India’s GDP is growing. Its middle class is expanding. Its corporate earnings, over time, trend upward. A SIP in a diversified fund is a bet on India’s long-term economic story — and that story has not changed because of a 6-month market correction.
What You Should Do Instead
If you’re worried during a market crash, here’s a more productive checklist:
- Keep your SIP running — non-negotiable.
- Review your asset allocation — not your SIP amount.
- Check your investment horizon — if it’s 10+ years, short-term volatility is noise.
- Consider a top-up SIP — buy more units while they’re cheap.
- Avoid checking your portfolio daily — it will trigger panic unnecessarily.

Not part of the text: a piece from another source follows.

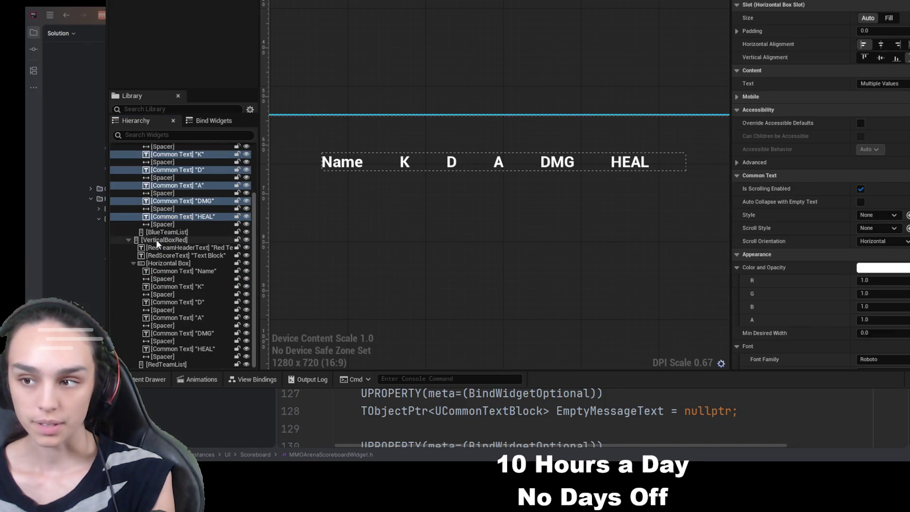
left_click(185, 272)
left_click(186, 286, "ctrl")
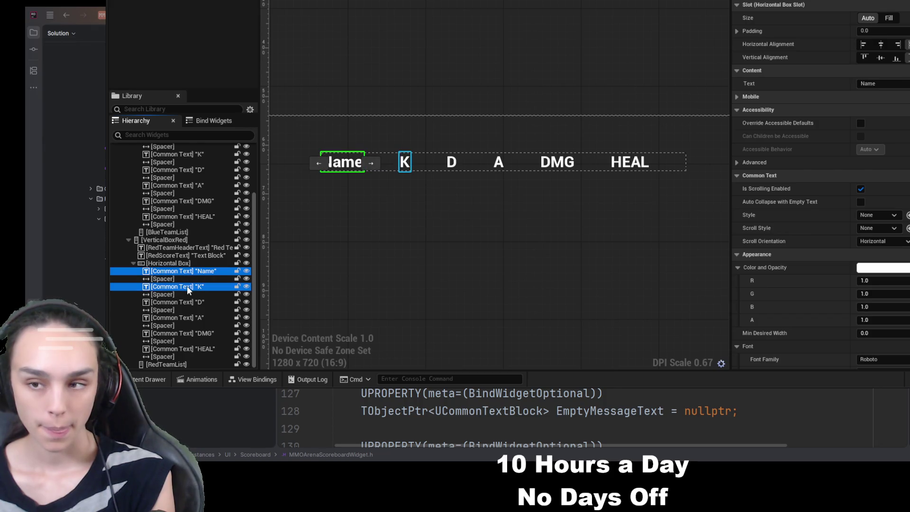
left_click(191, 303, "ctrl")
left_click(198, 318, "ctrl")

- Revisit your financial goals — your goals haven’t changed because the market dipped.
And if the volatility is genuinely too stressful, it may be worth consulting a financial advisor to review whether your fund selection aligns with your actual risk tolerance — not to stop investing, but to invest smarter.
The Investors Who Built Real Wealth
I’ve spoken with dozens of people who built meaningful wealth through mutual fund SIPs over 15–20 years. Not a single one built it by timing the market.
They built it by doing something remarkably simple:
They didn’t stop. Not in 2008. Not in 2011. Not in 2015. Not in 2020. They just didn’t stop.
The market rewarded their discipline — not their intelligence, not their timing, not their luck. Their discipline.
Final Thought
Market crashes are temporary. The wealth you fail to build because of fear is permanent.
Your SIP is not just a financial instrument. It is a commitment to your future self — a promise that you’ll stay the course even when it’s uncomfortable. The investors who honour that promise are the ones who look back 20 years later, amazed at what consistency quietly built for them.
Don’t stop the SIP. Especially not now.